[EXERCISE MATERIALS — start]
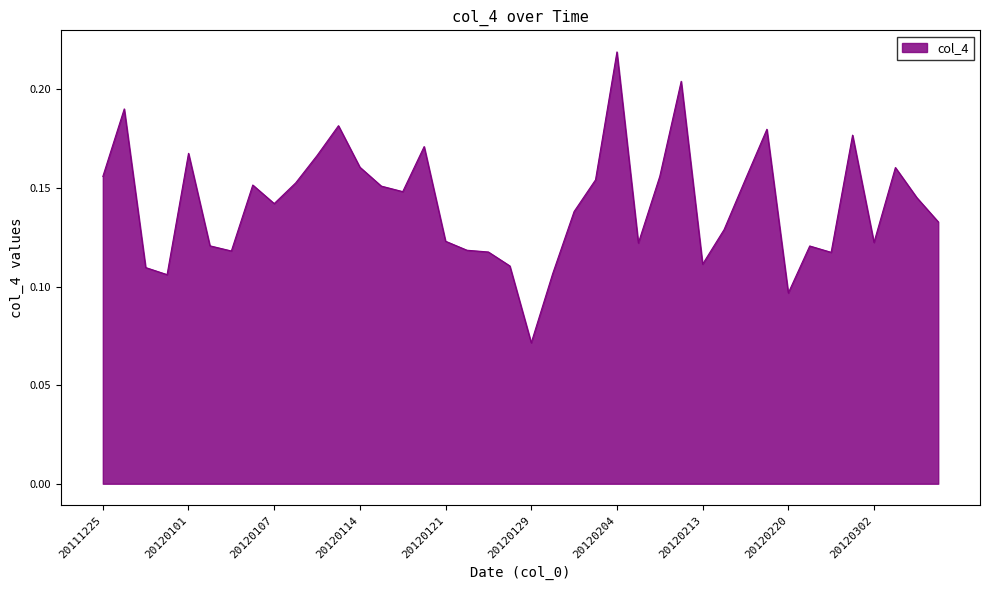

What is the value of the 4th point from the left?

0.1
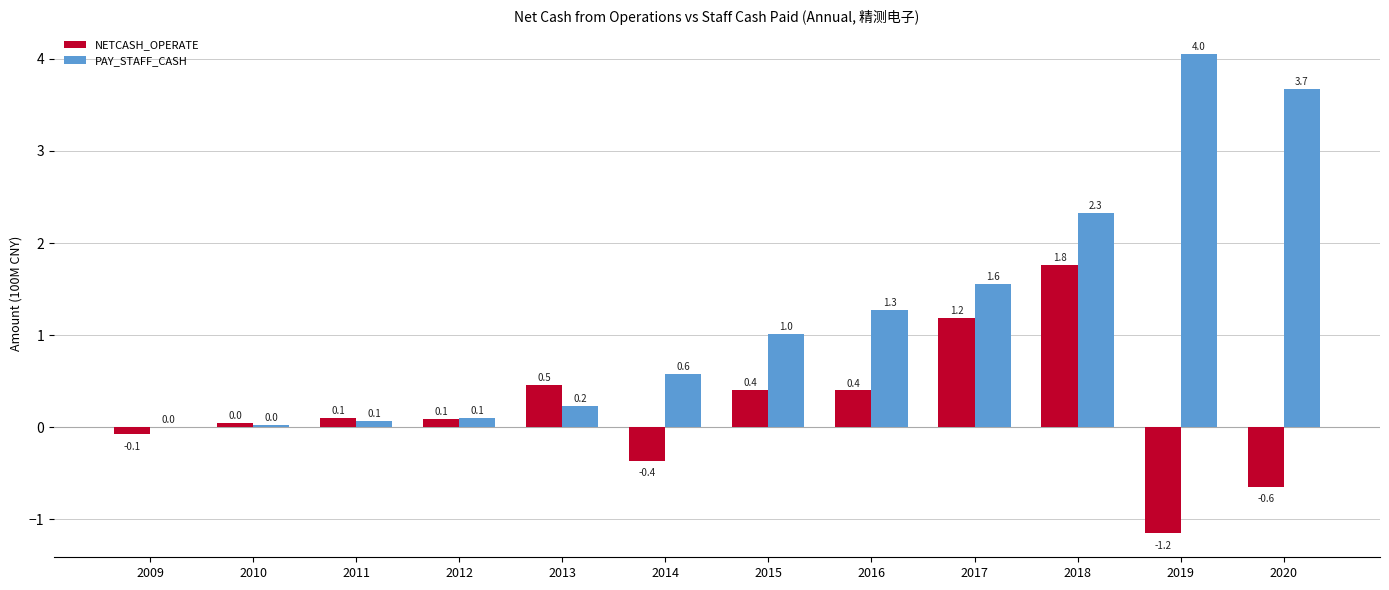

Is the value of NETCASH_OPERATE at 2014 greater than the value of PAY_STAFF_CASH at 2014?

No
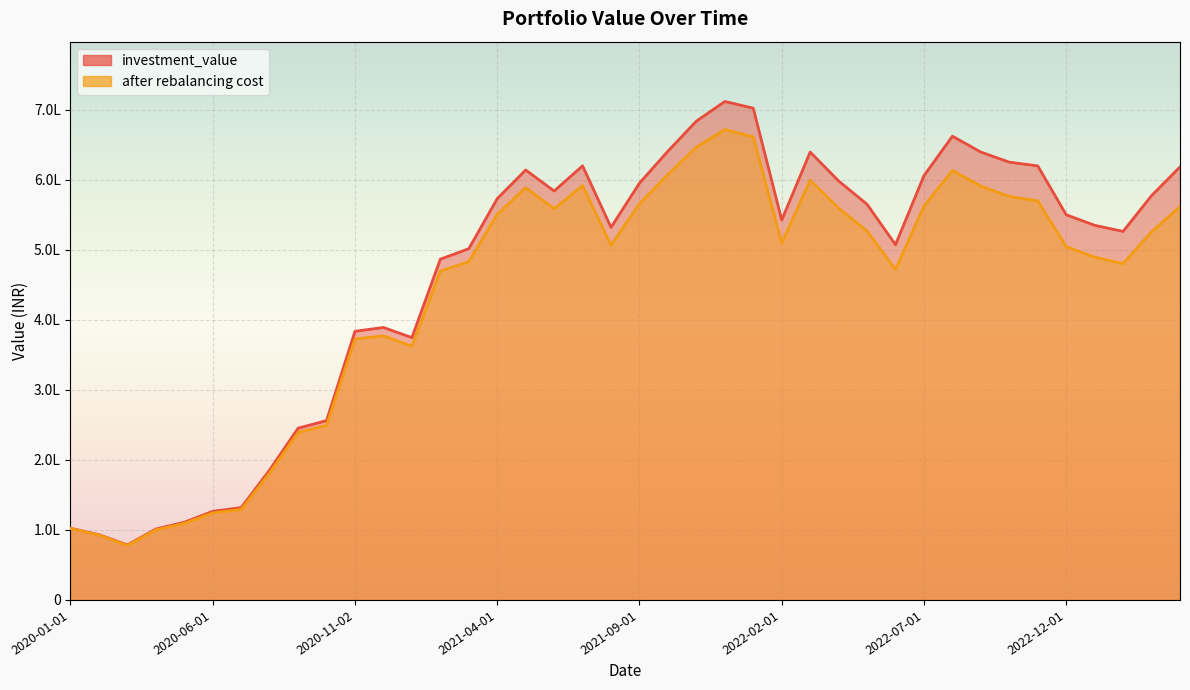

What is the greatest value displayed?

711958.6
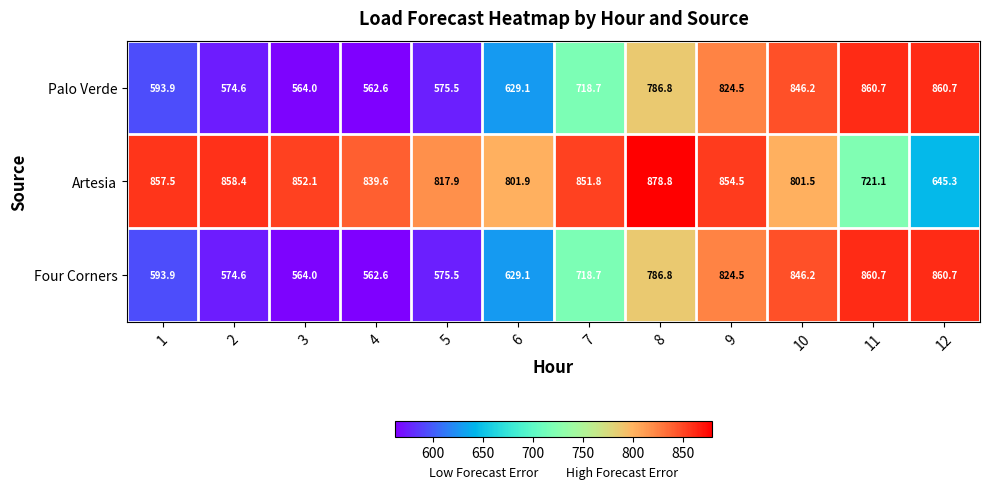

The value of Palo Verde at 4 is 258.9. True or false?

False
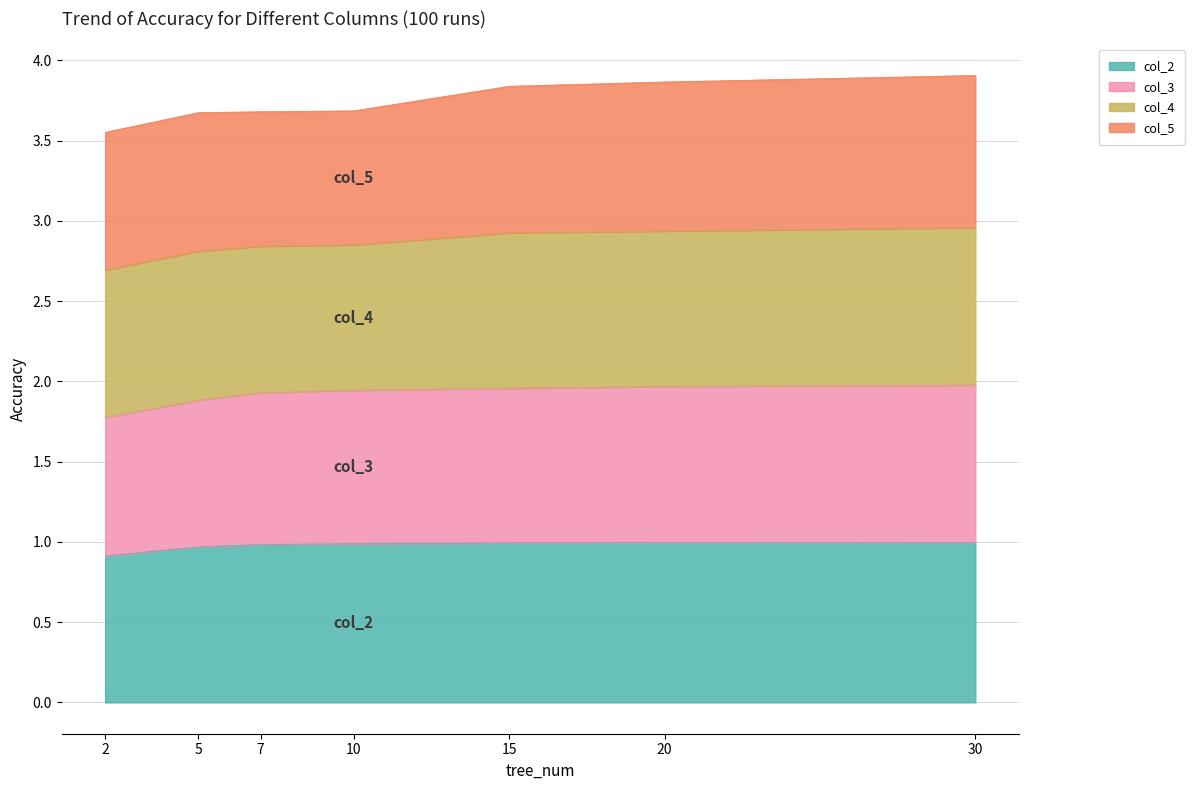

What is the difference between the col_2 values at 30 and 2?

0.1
[EXERCISE MATERIALS — finish]
Rewrite all of the data above as a numbered list with one entry per line, and omit the blank lines and the pictures.

1. What is the value of the 4th point from the left?
2. 0.1
3. Is the value of NETCASH_OPERATE at 2014 greater than the value of PAY_STAFF_CASH at 2014?
4. No
5. What is the greatest value displayed?
6. 711958.6
7. The value of Palo Verde at 4 is 258.9. True or false?
8. False
9. What is the difference between the col_2 values at 30 and 2?
10. 0.1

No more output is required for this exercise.